From the project summary below, rewrite the passage that begins with "The project has" and ends with "at these times.", updating it so that "Questionnaires" becomes "Surveys".

* EXCERPT *

........

Impact of Psychological Factors on Socio-Professional Integration and their Interaction with Social and Economic Domains

Coordinating Institution: Université du Luxembourg
From: 01/01/2004
To: 30/06/2007
Budget: 249,158.00€
Contact(s): Houssemand Claude

Summary

The project has two different aims : (1) to find out what the main characteristics of unemployed people in Luxembourg are, that could predict the duration of unemployment (profiling), and (2) to study the impact of duration of unemployment on the well-being and job-search behaviour of the unemployed. Questionnaires were completed by a group of 384 newly unemployed people at the Unemployment Agencies of Luxembourg and Esch-Alzette. The collected data were matched with information about employment status (unemployed with or without benefits, relevant unemployment measure, employed, excluded from unemployment benefits) of the persons that were extracted anonymously from the database of the Unemployment Agency. Our first analysis regards the evolution of the psychological dimensions measured at 0, 6 and 12 months of unemployment, for those who remained registered unemployed at these times.

........

[Stored data]
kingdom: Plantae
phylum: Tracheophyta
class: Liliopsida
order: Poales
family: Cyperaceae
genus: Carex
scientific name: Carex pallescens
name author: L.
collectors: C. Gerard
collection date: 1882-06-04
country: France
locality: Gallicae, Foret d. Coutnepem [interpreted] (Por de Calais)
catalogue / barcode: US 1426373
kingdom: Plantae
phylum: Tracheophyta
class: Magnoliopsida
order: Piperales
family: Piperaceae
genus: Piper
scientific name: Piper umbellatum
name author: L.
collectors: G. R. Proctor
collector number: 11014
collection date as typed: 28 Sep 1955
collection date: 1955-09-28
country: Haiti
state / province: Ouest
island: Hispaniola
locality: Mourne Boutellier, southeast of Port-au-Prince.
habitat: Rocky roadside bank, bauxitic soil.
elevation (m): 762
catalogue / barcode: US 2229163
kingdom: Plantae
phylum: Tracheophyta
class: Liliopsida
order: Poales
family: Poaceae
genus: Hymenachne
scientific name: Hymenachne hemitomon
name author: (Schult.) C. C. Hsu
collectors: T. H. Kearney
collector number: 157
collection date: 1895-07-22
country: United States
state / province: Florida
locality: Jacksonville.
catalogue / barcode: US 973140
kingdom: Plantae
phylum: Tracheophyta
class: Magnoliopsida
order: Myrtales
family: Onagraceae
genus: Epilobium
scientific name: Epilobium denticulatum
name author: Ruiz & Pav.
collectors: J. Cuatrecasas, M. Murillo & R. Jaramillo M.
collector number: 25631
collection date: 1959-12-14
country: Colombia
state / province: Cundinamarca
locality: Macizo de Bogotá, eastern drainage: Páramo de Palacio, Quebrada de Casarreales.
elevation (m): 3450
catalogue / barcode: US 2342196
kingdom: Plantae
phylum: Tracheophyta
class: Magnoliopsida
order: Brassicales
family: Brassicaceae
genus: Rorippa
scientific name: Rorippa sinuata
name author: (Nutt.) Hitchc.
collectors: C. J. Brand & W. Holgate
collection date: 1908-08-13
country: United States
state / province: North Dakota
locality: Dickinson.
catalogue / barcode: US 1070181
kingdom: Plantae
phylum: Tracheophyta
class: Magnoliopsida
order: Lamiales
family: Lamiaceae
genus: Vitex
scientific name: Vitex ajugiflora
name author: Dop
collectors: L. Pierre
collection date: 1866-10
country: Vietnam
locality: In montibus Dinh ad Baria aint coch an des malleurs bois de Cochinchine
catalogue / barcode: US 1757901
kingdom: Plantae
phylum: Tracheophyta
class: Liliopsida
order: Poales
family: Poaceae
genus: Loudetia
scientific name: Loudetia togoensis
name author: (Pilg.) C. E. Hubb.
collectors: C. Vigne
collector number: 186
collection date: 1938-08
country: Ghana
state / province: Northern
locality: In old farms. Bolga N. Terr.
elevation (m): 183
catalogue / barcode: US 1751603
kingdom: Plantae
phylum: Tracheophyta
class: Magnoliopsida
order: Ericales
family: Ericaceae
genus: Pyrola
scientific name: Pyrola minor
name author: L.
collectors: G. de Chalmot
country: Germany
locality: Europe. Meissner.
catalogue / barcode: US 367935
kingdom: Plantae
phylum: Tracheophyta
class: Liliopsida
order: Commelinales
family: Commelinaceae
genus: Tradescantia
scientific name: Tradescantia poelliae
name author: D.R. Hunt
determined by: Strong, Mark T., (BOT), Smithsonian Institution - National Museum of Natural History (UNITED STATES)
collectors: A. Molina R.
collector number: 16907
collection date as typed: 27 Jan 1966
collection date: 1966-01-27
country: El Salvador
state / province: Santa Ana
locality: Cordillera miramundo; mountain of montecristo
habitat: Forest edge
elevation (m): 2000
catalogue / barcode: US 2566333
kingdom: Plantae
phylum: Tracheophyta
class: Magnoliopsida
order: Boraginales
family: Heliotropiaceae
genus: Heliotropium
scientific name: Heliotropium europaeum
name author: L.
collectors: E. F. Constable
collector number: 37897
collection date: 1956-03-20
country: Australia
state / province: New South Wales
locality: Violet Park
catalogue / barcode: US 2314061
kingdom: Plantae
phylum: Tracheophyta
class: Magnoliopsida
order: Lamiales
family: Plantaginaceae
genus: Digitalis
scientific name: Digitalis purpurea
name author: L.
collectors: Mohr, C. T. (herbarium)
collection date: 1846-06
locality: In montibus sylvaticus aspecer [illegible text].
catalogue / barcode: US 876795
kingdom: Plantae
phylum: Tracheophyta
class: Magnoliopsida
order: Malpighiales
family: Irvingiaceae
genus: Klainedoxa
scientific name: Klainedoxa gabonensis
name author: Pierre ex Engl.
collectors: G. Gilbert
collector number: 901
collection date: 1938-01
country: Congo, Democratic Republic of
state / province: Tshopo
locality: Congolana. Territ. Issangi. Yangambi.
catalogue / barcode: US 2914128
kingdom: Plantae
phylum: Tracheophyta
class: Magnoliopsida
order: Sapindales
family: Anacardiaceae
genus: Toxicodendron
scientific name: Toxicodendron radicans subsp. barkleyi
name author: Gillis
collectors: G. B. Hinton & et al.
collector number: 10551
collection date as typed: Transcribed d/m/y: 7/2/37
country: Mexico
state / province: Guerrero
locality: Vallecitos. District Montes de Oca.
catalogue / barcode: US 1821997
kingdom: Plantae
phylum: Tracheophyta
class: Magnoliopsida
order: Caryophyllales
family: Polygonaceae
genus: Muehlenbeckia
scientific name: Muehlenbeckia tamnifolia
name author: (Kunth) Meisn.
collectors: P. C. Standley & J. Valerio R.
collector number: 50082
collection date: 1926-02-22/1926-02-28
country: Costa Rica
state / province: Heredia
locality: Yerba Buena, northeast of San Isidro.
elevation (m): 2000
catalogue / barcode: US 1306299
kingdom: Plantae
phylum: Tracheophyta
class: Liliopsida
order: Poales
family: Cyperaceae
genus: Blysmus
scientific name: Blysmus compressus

........

* SOLUTION TO THIS TASK *
The project has two different aims : (1) to find out what the main characteristics of unemployed people in Luxembourg are, that could predict the duration of unemployment (profiling), and (2) to study the impact of duration of unemployment on the well-being and job-search behaviour of the unemployed. Surveys were completed by a group of 384 newly unemployed people at the Unemployment Agencies of Luxembourg and Esch-Alzette. The collected data were matched with information about employment status (unemployed with or without benefits, relevant unemployment measure, employed, excluded from unemployment benefits) of the persons that were extracted anonymously from the database of the Unemployment Agency. Our first analysis regards the evolution of the psychological dimensions measured at 0, 6 and 12 months of unemployment, for those who remained registered unemployed at these times.